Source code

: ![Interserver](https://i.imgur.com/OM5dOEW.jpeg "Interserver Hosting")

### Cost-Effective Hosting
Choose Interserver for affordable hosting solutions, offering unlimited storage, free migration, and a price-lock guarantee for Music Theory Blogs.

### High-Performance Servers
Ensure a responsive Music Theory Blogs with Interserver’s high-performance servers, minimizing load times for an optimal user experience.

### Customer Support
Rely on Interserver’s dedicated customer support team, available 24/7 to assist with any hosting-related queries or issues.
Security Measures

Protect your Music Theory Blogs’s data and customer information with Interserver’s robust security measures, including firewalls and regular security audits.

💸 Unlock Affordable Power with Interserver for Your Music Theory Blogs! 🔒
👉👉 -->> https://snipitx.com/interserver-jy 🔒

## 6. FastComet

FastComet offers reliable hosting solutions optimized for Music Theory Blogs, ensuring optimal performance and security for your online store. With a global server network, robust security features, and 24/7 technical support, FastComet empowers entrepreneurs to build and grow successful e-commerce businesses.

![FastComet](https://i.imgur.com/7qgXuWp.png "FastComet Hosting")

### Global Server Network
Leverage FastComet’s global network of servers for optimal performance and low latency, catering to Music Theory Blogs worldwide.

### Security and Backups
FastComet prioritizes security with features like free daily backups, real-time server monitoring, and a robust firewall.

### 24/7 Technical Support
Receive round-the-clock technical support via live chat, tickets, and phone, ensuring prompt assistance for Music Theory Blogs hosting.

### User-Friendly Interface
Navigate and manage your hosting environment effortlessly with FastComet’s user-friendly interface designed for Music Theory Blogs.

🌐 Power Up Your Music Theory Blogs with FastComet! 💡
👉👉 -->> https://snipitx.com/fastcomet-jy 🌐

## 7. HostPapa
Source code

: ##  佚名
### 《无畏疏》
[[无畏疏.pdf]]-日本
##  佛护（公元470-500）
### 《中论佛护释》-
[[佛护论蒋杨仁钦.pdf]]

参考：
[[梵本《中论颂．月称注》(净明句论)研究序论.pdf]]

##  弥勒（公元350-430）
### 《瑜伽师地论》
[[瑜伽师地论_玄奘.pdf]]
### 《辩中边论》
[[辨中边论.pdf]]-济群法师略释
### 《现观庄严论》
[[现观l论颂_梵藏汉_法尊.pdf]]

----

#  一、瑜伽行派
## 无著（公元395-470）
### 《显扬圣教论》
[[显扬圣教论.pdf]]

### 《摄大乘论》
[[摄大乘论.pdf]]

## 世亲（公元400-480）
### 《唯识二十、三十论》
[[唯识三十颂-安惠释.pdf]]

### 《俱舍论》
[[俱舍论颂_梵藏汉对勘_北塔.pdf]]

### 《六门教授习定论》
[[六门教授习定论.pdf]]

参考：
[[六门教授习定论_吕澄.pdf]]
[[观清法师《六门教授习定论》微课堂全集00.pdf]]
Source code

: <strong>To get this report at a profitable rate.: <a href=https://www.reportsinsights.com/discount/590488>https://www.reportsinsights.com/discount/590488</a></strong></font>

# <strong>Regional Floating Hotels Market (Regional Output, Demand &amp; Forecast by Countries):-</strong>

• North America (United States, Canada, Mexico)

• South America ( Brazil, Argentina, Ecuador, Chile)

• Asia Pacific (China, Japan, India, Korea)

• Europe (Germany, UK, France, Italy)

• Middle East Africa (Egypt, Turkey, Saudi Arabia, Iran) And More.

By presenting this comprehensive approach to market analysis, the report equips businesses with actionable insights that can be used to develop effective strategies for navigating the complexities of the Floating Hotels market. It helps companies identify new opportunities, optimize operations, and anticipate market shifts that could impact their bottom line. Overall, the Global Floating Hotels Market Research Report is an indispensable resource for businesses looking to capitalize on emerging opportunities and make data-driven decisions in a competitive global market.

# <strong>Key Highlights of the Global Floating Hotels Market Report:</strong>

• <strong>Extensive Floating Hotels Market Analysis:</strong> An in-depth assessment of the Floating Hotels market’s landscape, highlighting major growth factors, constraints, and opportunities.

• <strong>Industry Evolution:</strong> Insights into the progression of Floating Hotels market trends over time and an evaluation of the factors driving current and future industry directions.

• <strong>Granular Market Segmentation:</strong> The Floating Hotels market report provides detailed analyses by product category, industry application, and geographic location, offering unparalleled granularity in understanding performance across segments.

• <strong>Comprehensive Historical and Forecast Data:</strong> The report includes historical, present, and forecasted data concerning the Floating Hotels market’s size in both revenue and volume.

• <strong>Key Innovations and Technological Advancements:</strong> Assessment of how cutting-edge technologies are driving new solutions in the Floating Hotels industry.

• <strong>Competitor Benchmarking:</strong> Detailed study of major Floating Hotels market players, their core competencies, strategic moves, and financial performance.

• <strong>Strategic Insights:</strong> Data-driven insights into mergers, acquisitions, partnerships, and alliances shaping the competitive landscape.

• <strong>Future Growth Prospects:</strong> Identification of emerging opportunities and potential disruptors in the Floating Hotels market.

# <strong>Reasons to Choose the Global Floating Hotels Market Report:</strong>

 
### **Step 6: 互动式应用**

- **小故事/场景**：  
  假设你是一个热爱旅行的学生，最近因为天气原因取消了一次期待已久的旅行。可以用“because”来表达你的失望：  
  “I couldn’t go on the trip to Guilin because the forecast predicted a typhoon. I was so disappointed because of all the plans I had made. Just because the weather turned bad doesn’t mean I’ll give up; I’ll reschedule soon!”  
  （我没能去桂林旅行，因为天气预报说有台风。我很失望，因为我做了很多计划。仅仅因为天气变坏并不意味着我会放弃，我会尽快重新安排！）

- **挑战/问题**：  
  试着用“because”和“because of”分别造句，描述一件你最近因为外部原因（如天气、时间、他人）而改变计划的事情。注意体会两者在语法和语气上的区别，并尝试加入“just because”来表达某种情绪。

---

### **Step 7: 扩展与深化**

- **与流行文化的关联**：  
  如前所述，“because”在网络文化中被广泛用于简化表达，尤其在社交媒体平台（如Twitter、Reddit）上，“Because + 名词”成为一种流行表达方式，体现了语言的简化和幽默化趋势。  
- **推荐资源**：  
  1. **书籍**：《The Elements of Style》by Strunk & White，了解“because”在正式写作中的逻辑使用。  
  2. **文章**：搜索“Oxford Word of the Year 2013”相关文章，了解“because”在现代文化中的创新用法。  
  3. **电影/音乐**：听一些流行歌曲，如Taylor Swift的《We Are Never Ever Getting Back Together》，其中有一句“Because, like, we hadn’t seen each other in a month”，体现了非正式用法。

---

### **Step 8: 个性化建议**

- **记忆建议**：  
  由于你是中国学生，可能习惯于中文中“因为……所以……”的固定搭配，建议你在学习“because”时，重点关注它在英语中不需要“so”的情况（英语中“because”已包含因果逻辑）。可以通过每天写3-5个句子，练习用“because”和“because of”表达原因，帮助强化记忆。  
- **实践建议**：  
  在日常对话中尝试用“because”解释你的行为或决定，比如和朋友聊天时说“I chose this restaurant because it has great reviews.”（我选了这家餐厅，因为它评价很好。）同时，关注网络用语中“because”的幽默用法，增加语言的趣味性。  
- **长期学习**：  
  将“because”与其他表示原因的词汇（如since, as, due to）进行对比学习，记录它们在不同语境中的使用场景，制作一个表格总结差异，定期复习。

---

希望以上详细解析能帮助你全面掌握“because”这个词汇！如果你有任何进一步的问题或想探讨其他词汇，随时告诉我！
★ ★ ★
Begin with the top line of the material and go as far as the line with "[[显扬圣教论.pdf]]". Set down those lines exactly, both ends included, and nothing more.

» **Solution to this exercise**:
Source code

: ![Interserver](https://i.imgur.com/OM5dOEW.jpeg "Interserver Hosting")

### Cost-Effective Hosting
Choose Interserver for affordable hosting solutions, offering unlimited storage, free migration, and a price-lock guarantee for Music Theory Blogs.

### High-Performance Servers
Ensure a responsive Music Theory Blogs with Interserver’s high-performance servers, minimizing load times for an optimal user experience.

### Customer Support
Rely on Interserver’s dedicated customer support team, available 24/7 to assist with any hosting-related queries or issues.
Security Measures

Protect your Music Theory Blogs’s data and customer information with Interserver’s robust security measures, including firewalls and regular security audits.

💸 Unlock Affordable Power with Interserver for Your Music Theory Blogs! 🔒
👉👉 -->> https://snipitx.com/interserver-jy 🔒

## 6. FastComet

FastComet offers reliable hosting solutions optimized for Music Theory Blogs, ensuring optimal performance and security for your online store. With a global server network, robust security features, and 24/7 technical support, FastComet empowers entrepreneurs to build and grow successful e-commerce businesses.

![FastComet](https://i.imgur.com/7qgXuWp.png "FastComet Hosting")

### Global Server Network
Leverage FastComet’s global network of servers for optimal performance and low latency, catering to Music Theory Blogs worldwide.

### Security and Backups
FastComet prioritizes security with features like free daily backups, real-time server monitoring, and a robust firewall.

### 24/7 Technical Support
Receive round-the-clock technical support via live chat, tickets, and phone, ensuring prompt assistance for Music Theory Blogs hosting.

### User-Friendly Interface
Navigate and manage your hosting environment effortlessly with FastComet’s user-friendly interface designed for Music Theory Blogs.

🌐 Power Up Your Music Theory Blogs with FastComet! 💡
👉👉 -->> https://snipitx.com/fastcomet-jy 🌐

## 7. HostPapa
Source code

: ##  佚名
### 《无畏疏》
[[无畏疏.pdf]]-日本
##  佛护（公元470-500）
### 《中论佛护释》-
[[佛护论蒋杨仁钦.pdf]]

参考：
[[梵本《中论颂．月称注》(净明句论)研究序论.pdf]]

##  弥勒（公元350-430）
### 《瑜伽师地论》
[[瑜伽师地论_玄奘.pdf]]
### 《辩中边论》
[[辨中边论.pdf]]-济群法师略释
### 《现观庄严论》
[[现观l论颂_梵藏汉_法尊.pdf]]

----

#  一、瑜伽行派
## 无著（公元395-470）
### 《显扬圣教论》
[[显扬圣教论.pdf]]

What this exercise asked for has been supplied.